Air Defence can no longer be ignored
The current conflict in Ukraine shows, among other things, how important Air Defence is in a military conflict. Polish Defence Minister Mariusz Błaszczak, for example, is convinced of this, stating in a statement that in the context of the ongoing conflict in Ukraine, Poland is accelerating the delivery of Narew short-range Air Defence systems to its army. The project is a collaboration between the British branch of MBDA and the Polish PGZ-Narew consortium. According to the new accelerated delivery plan, the Polish army should receive the first two batteries of the Narew system in the coming months - the first battery during September and the second one at the turn of 2022 and 2023. The Narew system is to replace the obsolete 2K12 Kub and the mobile 9K33 Osa Very SHOrt-Range Air Defence system. In the recent past, the Czech Republic (Spyder systems, and shortly before that the RBS-70NG systems) and Lithuania (NASAMS) have also decided to upgrade their Air Defence systems.
As already mentioned, no purchase of modern Air Defence systems has been made by Slovakia, but there is speculation about a possible purchase of Patriot systems. The fact that Slovakia may be in negotiations to purchase this system was recently reported by Slovak Denník N. The purchase of Patriot systems would of course be a significant qualitative step forward, but other means of Air Defence should not be forgotten, which Slovakia should consider if it wants to effectively counter 21st century threats.
In addition to the possible purchase of Patriot systems, Slovakia should clearly think about replacing the portable 9K38 Igla systems of Soviet provenance. The Czech Republic, for example, decided in 2018 to purchase RBS-70NG systems to replace the outdated Soviet-made S-10 M2D Strela systems.

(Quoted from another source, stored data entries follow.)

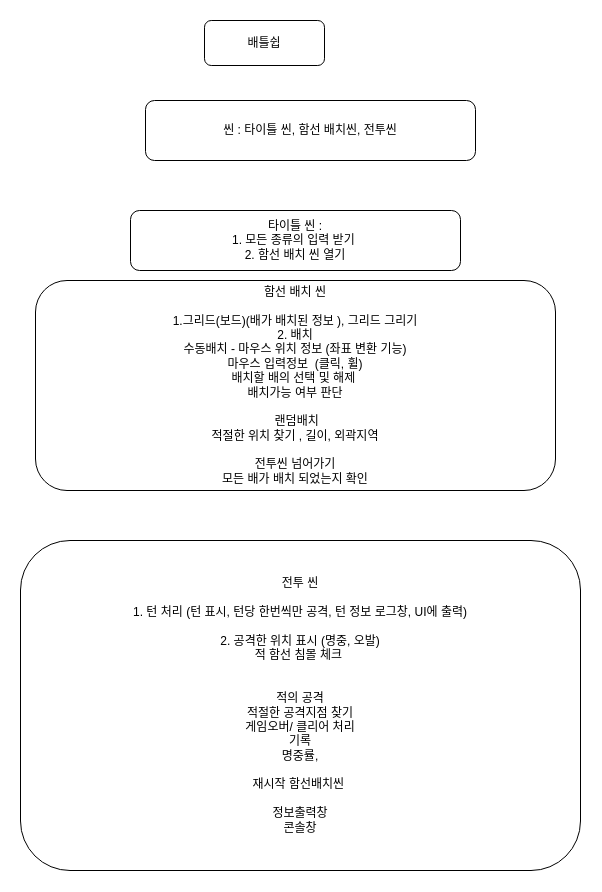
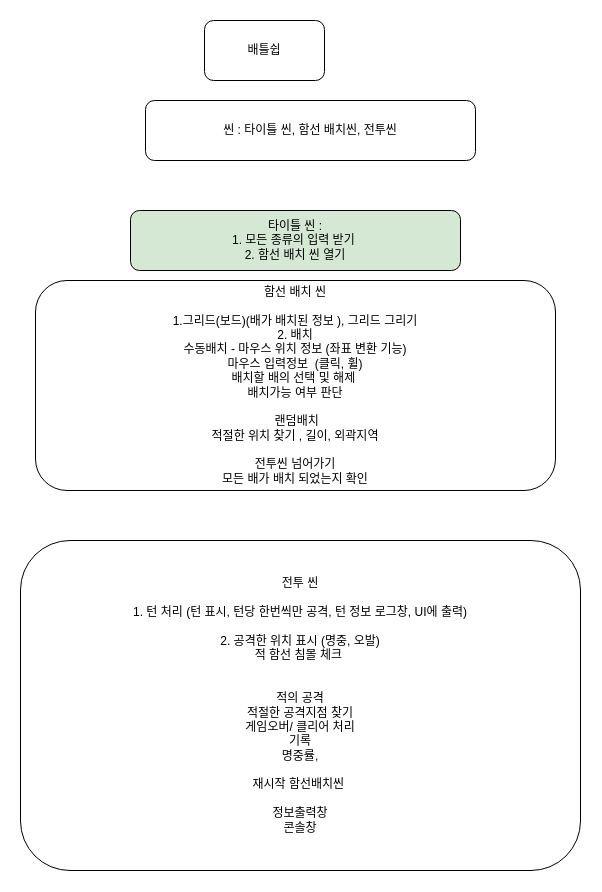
  <mxCell id="0" />
  <mxCell id="1" parent="0" />
- <mxCell id="2" value="배틀쉽" style="rounded=1;whiteSpace=wrap;html=1;" vertex="1" parent="1"><mxGeometry x="204" y="20" width="120" height="45" as="geometry" /></mxCell>
+ <mxCell id="2" value="배틀쉽" style="rounded=1;whiteSpace=wrap;html=1;" vertex="1" parent="1"><mxGeometry x="204" y="20" width="120" height="60" as="geometry" /></mxCell>
  <mxCell id="3" value="씬 : 타이틀 씬, 함선 배치씬, 전투씬" style="rounded=1;whiteSpace=wrap;html=1;" vertex="1" parent="1"><mxGeometry x="145" y="100" width="330" height="60" as="geometry" /></mxCell>
- <mxCell id="4" value="타이틀 씬 :&lt;br&gt;1. 모든 종류의 입력 받기&amp;nbsp;&lt;br&gt;2. 함선 배치 씬 열기" style="rounded=1;whiteSpace=wrap;html=1;" vertex="1" parent="1"><mxGeometry x="130" y="210" width="330" height="60" as="geometry" /></mxCell>
+ <mxCell id="4" value="타이틀 씬 :&lt;br&gt;1. 모든 종류의 입력 받기&amp;nbsp;&lt;br&gt;2. 함선 배치 씬 열기" style="rounded=1;whiteSpace=wrap;html=1;fillColor=#d5e8d4;" vertex="1" parent="1"><mxGeometry x="130" y="210" width="330" height="60" as="geometry" /></mxCell>
  <mxCell id="5" value="함선 배치 씬&lt;br&gt;&lt;br&gt;1.그리드(보드)(배가 배치된 정보 ), 그리드 그리기&lt;br&gt;2. 배치&lt;br&gt;수동배치 - 마우스 위치 정보 (좌표 변환 기능)&lt;br&gt;마우스 입력정보&amp;nbsp; (클릭, 휠)&lt;br&gt;배치할 배의 선택 및 해제&amp;nbsp;&lt;br&gt;배치가능 여부 판단&lt;br&gt;&lt;br&gt;&amp;nbsp;랜덤배치&lt;br&gt;적절한 위치 찾기 , 길이, 외곽지역&lt;br&gt;&lt;br&gt;전투씬 넘어가기&lt;br&gt;모든 배가 배치 되었는지 확인" style="rounded=1;whiteSpace=wrap;html=1;" vertex="1" parent="1"><mxGeometry x="35" y="280" width="520" height="210" as="geometry" /></mxCell>
  <mxCell id="6" value="전투 씬&lt;br&gt;&lt;br&gt;1. 턴 처리 (턴 표시, 턴당 한번씩만 공격, 턴 정보 로그창, UI에 출력)&lt;br&gt;&lt;br&gt;2. 공격한 위치 표시 (명중, 오발)&lt;br&gt;적 함선 침몰 체크&amp;nbsp;&lt;br&gt;&lt;br&gt;&lt;br&gt;적의 공격&lt;br&gt;적절한 공격지점 찾기&lt;br&gt;게임오버/ 클리어 처리&lt;br&gt;기록&lt;br&gt;명중률,&lt;br&gt;&lt;br&gt;재시작 함선배치씬&amp;nbsp;&lt;br&gt;&lt;br&gt;정보출력창&lt;br&gt;콘솔창" style="rounded=1;whiteSpace=wrap;html=1;" vertex="1" parent="1"><mxGeometry x="20" y="540" width="560" height="330" as="geometry" /></mxCell>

Of course, several other similar systems could be considered, such as the British Starstreak kits, which, like the RBS-70NG kits, can be fitted on various types of armoured fighting vehicles. With the increasing use of unmanned vehicles, there is also the possibility of considering air defense systems that use microwaves, lasers, or can effectively disrupt communications between drones to disable them. Electronic warfare systems also play an important role in this regard.
In general, Air Defence systems are an indispensable element in combat operations. As with ground equipment, Air Defence systems must respond to current security threats and trends, which are becoming increasingly sophisticated. Since Slovakia is a NATO member, it should have gradually switched to non-Soviet/Russian-made equipment. The replacement of obsolete equipment is also favoured by the fact that due to the lack of spare parts, high failure rates and sanctions against Russia, the possibilities to modernise Cold War-era Air Defence systems are very limited.